“I dati diffusi oggi dall’AIOM confermano che anche l’oncologia italiana soffre della stessa patologia del Servizio sanitario nazionale: sottofinanziamento, disparità regionali, mancanza di riforme e di controlli efficaci”. Lo scrive in una nota Beatrice Lorenzin, vicepresidente dei senatori Pd, in occasione della Giornata mondiale contro il cancro.
“Nel 2025 in Italia sono stati stimati circa 390mila nuovi casi di tumore. Un numero enorme, a fronte del quale l’oncologia pubblica fatica a dare le giuste risposte a tutti e in modo uniforme sul territorio nazionale, a partire dalla prevenzione e diagnostica precoce fino all’accesso delle terapie più innovative, che grazie alla ricerca oggi permettono risultati impensabili fino a pochi anni fa. Ancora oggi, dopo anni, nel 30% dei centri manca l’assistenza domiciliare oncologica, il 52% delle strutture è privo di coordinatori per la ricerca clinica e il supporto psicologico e nutrizionale è insufficiente e trattato come un’opzione, proprio mentre cresce il numero delle persone che convivono a lungo con una diagnosi di tumore”, prosegue Lorenzin.
“Preoccupano inoltre i dati sul burnout degli oncologi e il tempo che la burocrazia toglie alla relazione con i pazienti, così come il crescente peso scaricato su famiglie e caregiver, ancora privi di un adeguato riconoscimento strutturale”, aggiunge la senatrice dem.
“Serve una scelta politica chiara che punti al rafforzamento dell’oncologia pubblica, investendo sul personale sanitario, completando le reti oncologiche regionali e riducendo proprio la burocrazia.

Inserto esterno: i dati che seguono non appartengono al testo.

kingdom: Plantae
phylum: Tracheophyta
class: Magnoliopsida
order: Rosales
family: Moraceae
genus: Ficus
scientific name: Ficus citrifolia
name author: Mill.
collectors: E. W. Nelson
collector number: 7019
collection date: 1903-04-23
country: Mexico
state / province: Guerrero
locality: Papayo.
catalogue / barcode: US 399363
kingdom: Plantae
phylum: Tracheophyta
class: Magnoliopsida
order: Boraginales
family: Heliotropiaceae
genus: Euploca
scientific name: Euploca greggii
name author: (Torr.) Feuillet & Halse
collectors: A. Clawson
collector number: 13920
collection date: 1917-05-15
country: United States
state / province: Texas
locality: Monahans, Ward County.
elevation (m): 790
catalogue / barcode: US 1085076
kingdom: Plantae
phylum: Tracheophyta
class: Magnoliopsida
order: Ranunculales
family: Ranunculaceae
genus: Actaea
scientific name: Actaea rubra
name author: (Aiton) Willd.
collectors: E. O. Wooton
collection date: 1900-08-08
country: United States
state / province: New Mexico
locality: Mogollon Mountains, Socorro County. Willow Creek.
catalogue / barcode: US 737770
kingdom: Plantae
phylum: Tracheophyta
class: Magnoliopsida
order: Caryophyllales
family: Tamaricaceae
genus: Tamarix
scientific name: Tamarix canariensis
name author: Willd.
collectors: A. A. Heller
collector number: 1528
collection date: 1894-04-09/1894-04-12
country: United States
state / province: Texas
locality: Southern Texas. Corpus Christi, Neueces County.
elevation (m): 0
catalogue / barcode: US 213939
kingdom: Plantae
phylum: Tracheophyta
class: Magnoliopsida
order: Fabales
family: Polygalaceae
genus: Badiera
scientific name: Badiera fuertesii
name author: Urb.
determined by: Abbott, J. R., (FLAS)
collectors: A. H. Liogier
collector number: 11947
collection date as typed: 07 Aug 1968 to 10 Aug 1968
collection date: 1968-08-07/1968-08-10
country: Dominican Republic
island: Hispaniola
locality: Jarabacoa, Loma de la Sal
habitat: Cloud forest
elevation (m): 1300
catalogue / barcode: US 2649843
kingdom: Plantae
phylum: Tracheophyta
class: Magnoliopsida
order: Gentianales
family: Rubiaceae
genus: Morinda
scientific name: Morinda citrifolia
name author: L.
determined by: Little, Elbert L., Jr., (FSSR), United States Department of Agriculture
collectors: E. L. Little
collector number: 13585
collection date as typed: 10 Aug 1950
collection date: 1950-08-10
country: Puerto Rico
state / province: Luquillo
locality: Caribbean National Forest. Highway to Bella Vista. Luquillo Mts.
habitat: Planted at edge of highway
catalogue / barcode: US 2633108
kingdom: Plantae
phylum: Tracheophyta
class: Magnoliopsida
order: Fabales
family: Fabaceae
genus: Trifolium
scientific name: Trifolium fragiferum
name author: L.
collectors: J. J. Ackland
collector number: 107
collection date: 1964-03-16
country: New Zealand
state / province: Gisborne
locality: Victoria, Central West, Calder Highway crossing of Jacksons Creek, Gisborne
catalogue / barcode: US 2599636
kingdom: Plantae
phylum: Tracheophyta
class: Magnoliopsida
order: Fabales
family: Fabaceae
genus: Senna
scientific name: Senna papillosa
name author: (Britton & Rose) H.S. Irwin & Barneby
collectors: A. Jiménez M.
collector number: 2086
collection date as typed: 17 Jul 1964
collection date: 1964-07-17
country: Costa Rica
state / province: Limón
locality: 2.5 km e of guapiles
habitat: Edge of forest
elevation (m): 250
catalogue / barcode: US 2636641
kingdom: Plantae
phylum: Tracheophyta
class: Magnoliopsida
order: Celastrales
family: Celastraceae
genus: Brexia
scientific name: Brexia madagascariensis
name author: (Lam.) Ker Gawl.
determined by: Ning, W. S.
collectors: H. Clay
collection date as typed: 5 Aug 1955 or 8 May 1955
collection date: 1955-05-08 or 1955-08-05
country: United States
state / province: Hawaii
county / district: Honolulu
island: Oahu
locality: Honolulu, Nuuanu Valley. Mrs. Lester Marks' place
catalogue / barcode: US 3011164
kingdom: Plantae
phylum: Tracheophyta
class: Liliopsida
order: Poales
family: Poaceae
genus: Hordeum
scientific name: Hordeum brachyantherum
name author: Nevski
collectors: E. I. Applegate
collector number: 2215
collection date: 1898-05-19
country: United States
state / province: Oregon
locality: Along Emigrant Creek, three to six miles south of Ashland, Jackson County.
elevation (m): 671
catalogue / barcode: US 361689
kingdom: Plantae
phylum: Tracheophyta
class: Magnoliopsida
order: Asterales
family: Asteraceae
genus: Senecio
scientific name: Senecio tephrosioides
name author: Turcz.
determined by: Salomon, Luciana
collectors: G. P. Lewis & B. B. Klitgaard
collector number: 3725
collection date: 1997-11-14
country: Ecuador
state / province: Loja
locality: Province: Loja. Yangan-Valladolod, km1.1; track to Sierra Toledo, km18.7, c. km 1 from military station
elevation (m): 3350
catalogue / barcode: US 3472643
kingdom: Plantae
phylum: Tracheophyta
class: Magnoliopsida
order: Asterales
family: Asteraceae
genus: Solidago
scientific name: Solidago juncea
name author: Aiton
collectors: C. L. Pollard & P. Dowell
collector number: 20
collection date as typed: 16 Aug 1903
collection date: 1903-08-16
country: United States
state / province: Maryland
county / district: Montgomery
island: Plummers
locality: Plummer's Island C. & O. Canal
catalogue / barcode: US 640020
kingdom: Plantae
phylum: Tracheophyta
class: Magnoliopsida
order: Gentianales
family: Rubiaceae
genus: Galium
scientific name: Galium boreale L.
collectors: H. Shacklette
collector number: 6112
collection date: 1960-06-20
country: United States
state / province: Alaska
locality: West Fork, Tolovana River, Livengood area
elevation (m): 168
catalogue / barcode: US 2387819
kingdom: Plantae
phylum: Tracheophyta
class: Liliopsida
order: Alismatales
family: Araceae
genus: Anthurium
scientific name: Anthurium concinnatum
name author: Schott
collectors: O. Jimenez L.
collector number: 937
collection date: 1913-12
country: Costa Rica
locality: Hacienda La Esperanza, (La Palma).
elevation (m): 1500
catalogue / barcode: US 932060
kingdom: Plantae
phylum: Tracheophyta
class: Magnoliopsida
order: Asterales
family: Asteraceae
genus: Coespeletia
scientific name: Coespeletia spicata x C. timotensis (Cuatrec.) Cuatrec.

Abbiamo l’occasione dei Lea: da rinnovare e integrare con screening, prevenzione e genomica, che le società scientifiche ci chiedono. Non è sopportabile pensare di non offrire in modo equo e uniforme ai nostri cittadini l’opportunità di poter essere curati e sperare nell’aumento della sopravvivenza ai tumori, che è una grande conquista della scienza, che dobbiamo poter garantire alla popolazione”, conclude Lorenzin.